Un grand nombre d’élites des gardiens de la révolution iraniens ont participé à la répression en plus de la police locale, disent des militants de Sanandaj, qui accusent les autorités de riposter sans discernement. Selon le groupe de défense des droits kurdes Hengaw, basé à Oslo, un garçon de 7 ans est mort dans les bras de sa mère dimanche après que les forces de sécurité ont tiré sur une foule de manifestants.

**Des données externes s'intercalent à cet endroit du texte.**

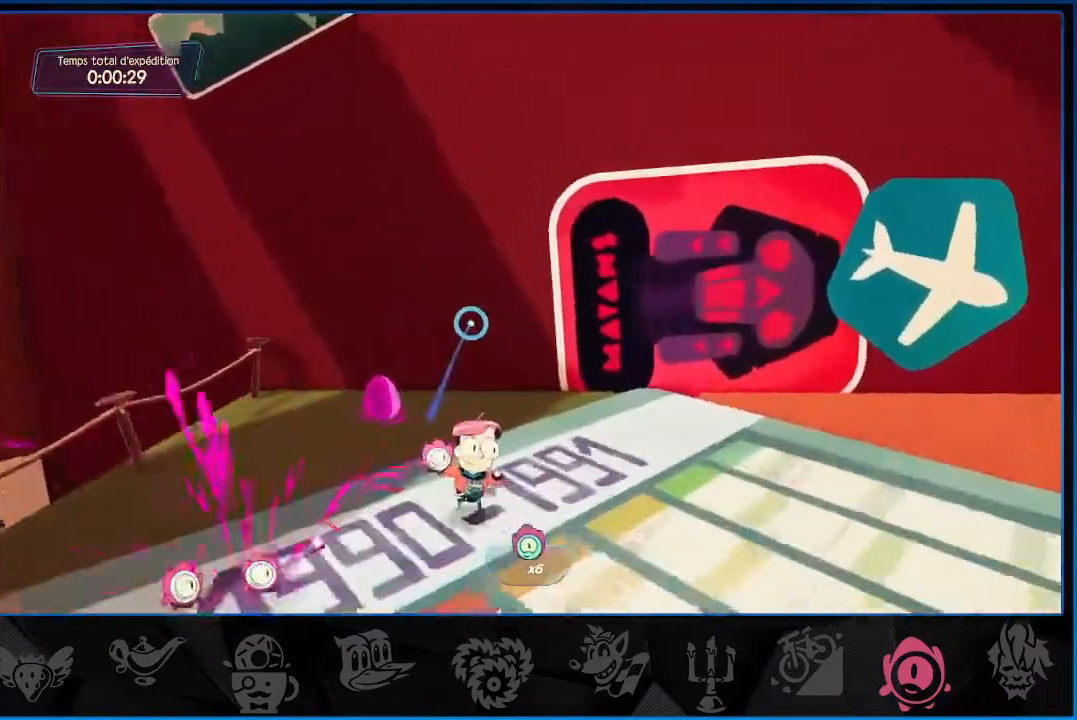
{"buttons": ["L2"], "left_stick": "down-right", "right_stick": "down-left", "events": [[17, "right_stick", "down-left"], [33, "left_stick", "down-right"], [150, "R2", "up"], [267, "R2", "down"], [433, "R2", "up"]]}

Bien qu’il soit impossible de vérifier de manière indépendante le nombre de morts de tels affrontements, des images horribles circulant en ligne et des témoignages oculaires recueillis par CNN ainsi que des groupes de défense des droits, indiquent l’effusion de sang. La vidéo montrait un chauffeur dans la ville gisant mort avec une grosse blessure par balle au visage – des militants ont déclaré qu’il klaxonnait en solidarité avec les manifestants.

« À Sanandaj, ils tirent sur les gens qui klaxonnent avec des balles. Et ils tirent sur petits et grands », a déclaré un autre manifestant dans un message vidéo à CNN. « Les blessés ne vont pas dans les hôpitaux parce que s’ils y vont, des policiers en civil les arrêteront.

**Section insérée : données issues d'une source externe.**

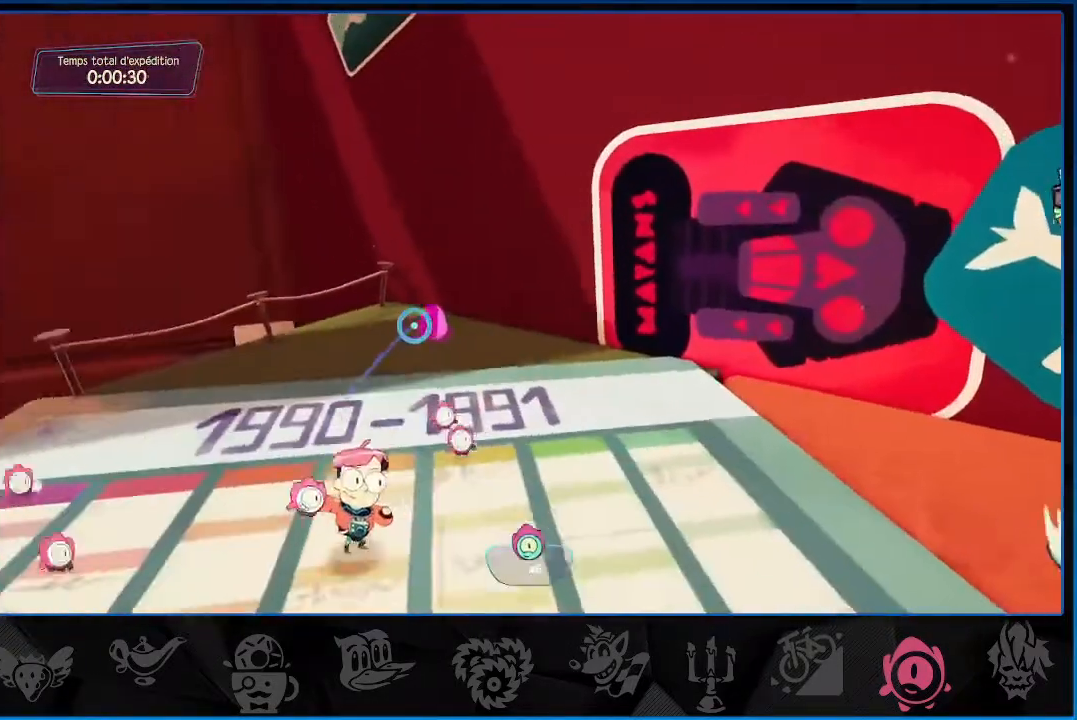
{"buttons": ["L2"], "left_stick": "down-right", "right_stick": "center", "events": [[17, "R1", "down"], [117, "R1", "up"], [200, "right_stick", "center"], [250, "R1", "down"], [350, "R1", "up"]]}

« Nous protestons pour la liberté en Iran. Pour les prisonniers et les condamnés, pour le peuple iranien appelant au départ du régime. Tout le monde veut que ce régime disparaisse.
Malgré les affirmations répétées du gouvernement selon lesquelles le calme est revenu, les scènes se reproduisent dans tout le pays à des degrés divers, la majorité kurde à l’ouest du pays semblant porter le poids de la répression.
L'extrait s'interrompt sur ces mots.